___ DATA FOR ANALYSIS
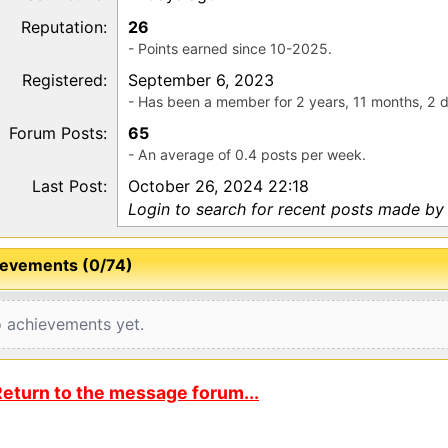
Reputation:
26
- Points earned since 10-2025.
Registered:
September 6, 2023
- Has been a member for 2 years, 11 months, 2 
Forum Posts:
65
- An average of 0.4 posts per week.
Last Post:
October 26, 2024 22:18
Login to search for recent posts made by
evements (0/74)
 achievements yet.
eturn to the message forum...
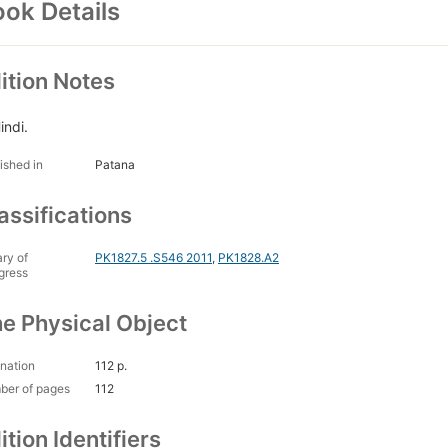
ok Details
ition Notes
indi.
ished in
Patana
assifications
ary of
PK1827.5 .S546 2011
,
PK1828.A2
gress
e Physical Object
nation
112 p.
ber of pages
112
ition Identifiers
______
___ DATA FOR ANALYSIS
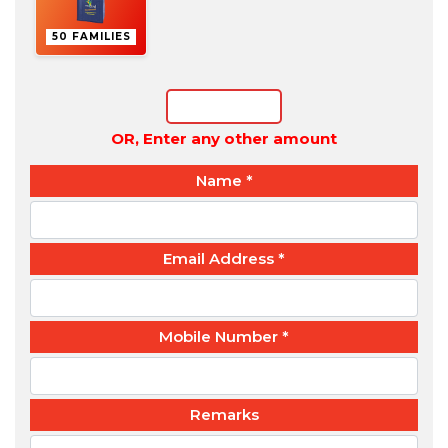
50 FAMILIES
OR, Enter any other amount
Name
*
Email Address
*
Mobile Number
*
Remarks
______
> _ASSIGNMENT_:
Leave out every picture, and copy exactly the lines above starting at the one holding "September 6, 2023" and ending at the one holding "ition Identifiers", no more and no less.

> _RESPONSE TO THE TASK_:
September 6, 2023
- Has been a member for 2 years, 11 months, 2 
Forum Posts:
65
- An average of 0.4 posts per week.
Last Post:
October 26, 2024 22:18
Login to search for recent posts made by
evements (0/74)
 achievements yet.
eturn to the message forum...
ok Details
ition Notes
indi.
ished in
Patana
assifications
ary of
PK1827.5 .S546 2011
,
PK1828.A2
gress
e Physical Object
nation
112 p.
ber of pages
112
ition Identifiers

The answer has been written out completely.